___ Extracted material ___
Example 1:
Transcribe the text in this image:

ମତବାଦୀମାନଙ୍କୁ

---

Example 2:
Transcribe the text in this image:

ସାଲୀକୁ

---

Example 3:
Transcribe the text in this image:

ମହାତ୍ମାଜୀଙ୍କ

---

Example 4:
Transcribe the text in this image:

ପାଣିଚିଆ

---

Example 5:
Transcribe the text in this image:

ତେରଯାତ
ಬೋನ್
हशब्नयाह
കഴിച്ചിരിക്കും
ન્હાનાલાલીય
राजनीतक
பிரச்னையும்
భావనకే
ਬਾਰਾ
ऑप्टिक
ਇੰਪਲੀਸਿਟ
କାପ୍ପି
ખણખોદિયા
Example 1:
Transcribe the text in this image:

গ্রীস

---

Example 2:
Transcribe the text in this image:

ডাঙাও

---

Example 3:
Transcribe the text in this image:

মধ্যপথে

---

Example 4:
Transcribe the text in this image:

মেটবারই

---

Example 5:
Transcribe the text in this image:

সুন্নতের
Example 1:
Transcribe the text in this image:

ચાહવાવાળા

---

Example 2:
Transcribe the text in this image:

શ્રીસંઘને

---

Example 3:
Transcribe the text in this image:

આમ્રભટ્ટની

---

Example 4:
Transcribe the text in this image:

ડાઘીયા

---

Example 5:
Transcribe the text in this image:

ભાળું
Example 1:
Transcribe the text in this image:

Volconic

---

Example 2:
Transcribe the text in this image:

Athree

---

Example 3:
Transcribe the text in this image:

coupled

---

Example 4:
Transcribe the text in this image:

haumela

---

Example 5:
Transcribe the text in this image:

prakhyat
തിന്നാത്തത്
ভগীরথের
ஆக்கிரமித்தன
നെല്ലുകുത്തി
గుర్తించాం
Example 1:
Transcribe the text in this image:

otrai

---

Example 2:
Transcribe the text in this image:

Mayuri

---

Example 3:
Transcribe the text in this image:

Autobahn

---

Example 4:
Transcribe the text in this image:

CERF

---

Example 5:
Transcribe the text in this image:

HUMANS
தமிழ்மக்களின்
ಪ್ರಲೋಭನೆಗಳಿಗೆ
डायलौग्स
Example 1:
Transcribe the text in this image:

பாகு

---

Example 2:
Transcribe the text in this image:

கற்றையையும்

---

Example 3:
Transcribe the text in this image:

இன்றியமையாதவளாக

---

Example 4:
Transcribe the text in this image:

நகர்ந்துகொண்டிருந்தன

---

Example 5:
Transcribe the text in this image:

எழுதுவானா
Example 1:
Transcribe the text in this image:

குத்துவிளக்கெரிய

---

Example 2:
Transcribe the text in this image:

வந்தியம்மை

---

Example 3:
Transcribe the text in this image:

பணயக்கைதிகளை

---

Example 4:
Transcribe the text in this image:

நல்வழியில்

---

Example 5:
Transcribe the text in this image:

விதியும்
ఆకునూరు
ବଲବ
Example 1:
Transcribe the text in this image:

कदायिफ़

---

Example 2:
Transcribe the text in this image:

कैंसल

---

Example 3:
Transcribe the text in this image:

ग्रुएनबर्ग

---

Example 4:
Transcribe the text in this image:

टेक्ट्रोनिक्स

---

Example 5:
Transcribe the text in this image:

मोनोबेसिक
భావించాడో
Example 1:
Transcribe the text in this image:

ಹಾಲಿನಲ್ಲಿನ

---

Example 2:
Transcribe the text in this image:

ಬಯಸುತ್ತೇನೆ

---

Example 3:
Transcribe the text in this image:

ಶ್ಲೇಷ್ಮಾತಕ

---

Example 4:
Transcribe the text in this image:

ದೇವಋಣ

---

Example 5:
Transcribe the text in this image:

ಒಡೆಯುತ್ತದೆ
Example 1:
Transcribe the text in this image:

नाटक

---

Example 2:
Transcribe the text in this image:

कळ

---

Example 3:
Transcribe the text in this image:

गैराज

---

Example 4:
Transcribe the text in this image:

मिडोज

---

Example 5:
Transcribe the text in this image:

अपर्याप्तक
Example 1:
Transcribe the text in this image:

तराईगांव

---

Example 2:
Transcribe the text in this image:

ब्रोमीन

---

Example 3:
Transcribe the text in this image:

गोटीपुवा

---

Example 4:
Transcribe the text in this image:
___
Go through the data above and transcribe every entry exactly.

● Result of the task:
Example 1:
Transcribe the text in this image:

ମତବାଦୀମାନଙ୍କୁ

---

Example 2:
Transcribe the text in this image:

ସାଲୀକୁ

---

Example 3:
Transcribe the text in this image:

ମହାତ୍ମାଜୀଙ୍କ

---

Example 4:
Transcribe the text in this image:

ପାଣିଚିଆ

---

Example 5:
Transcribe the text in this image:

ତେରଯାତ
ಬೋನ್
हशब्नयाह
കഴിച്ചിരിക്കും
ન્હાનાલાલીય
राजनीतक
பிரச்னையும்
భావనకే
ਬਾਰਾ
ऑप्टिक
ਇੰਪਲੀਸਿਟ
କାପ୍ପି
ખણખોદિયા
Example 1:
Transcribe the text in this image:

গ্রীস

---

Example 2:
Transcribe the text in this image:

ডাঙাও

---

Example 3:
Transcribe the text in this image:

মধ্যপথে

---

Example 4:
Transcribe the text in this image:

মেটবারই

---

Example 5:
Transcribe the text in this image:

সুন্নতের
Example 1:
Transcribe the text in this image:

ચાહવાવાળા

---

Example 2:
Transcribe the text in this image:

શ્રીસંઘને

---

Example 3:
Transcribe the text in this image:

આમ્રભટ્ટની

---

Example 4:
Transcribe the text in this image:

ડાઘીયા

---

Example 5:
Transcribe the text in this image:

ભાળું
Example 1:
Transcribe the text in this image:

Volconic

---

Example 2:
Transcribe the text in this image:

Athree

---

Example 3:
Transcribe the text in this image:

coupled

---

Example 4:
Transcribe the text in this image:

haumela

---

Example 5:
Transcribe the text in this image:

prakhyat
തിന്നാത്തത്
ভগীরথের
ஆக்கிரமித்தன
നെല്ലുകുത്തി
గుర్తించాం
Example 1:
Transcribe the text in this image:

otrai

---

Example 2:
Transcribe the text in this image:

Mayuri

---

Example 3:
Transcribe the text in this image:

Autobahn

---

Example 4:
Transcribe the text in this image:

CERF

---

Example 5:
Transcribe the text in this image:

HUMANS
தமிழ்மக்களின்
ಪ್ರಲೋಭನೆಗಳಿಗೆ
डायलौग्स
Example 1:
Transcribe the text in this image:

பாகு

---

Example 2:
Transcribe the text in this image:

கற்றையையும்

---

Example 3:
Transcribe the text in this image:

இன்றியமையாதவளாக

---

Example 4:
Transcribe the text in this image:

நகர்ந்துகொண்டிருந்தன

---

Example 5:
Transcribe the text in this image:

எழுதுவானா
Example 1:
Transcribe the text in this image:

குத்துவிளக்கெரிய

---

Example 2:
Transcribe the text in this image:

வந்தியம்மை

---

Example 3:
Transcribe the text in this image:

பணயக்கைதிகளை

---

Example 4:
Transcribe the text in this image:

நல்வழியில்

---

Example 5:
Transcribe the text in this image:

விதியும்
ఆకునూరు
ବଲବ
Example 1:
Transcribe the text in this image:

कदायिफ़

---

Example 2:
Transcribe the text in this image:

कैंसल

---

Example 3:
Transcribe the text in this image:

ग्रुएनबर्ग

---

Example 4:
Transcribe the text in this image:

टेक्ट्रोनिक्स

---

Example 5:
Transcribe the text in this image:

मोनोबेसिक
భావించాడో
Example 1:
Transcribe the text in this image:

ಹಾಲಿನಲ್ಲಿನ

---

Example 2:
Transcribe the text in this image:

ಬಯಸುತ್ತೇನೆ

---

Example 3:
Transcribe the text in this image:

ಶ್ಲೇಷ್ಮಾತಕ

---

Example 4:
Transcribe the text in this image:

ದೇವಋಣ

---

Example 5:
Transcribe the text in this image:

ಒಡೆಯುತ್ತದೆ
Example 1:
Transcribe the text in this image:

नाटक

---

Example 2:
Transcribe the text in this image:

कळ

---

Example 3:
Transcribe the text in this image:

गैराज

---

Example 4:
Transcribe the text in this image:

मिडोज

---

Example 5:
Transcribe the text in this image:

अपर्याप्तक
Example 1:
Transcribe the text in this image:

तराईगांव

---

Example 2:
Transcribe the text in this image:

ब्रोमीन

---

Example 3:
Transcribe the text in this image:

गोटीपुवा

---

Example 4:
Transcribe the text in this image:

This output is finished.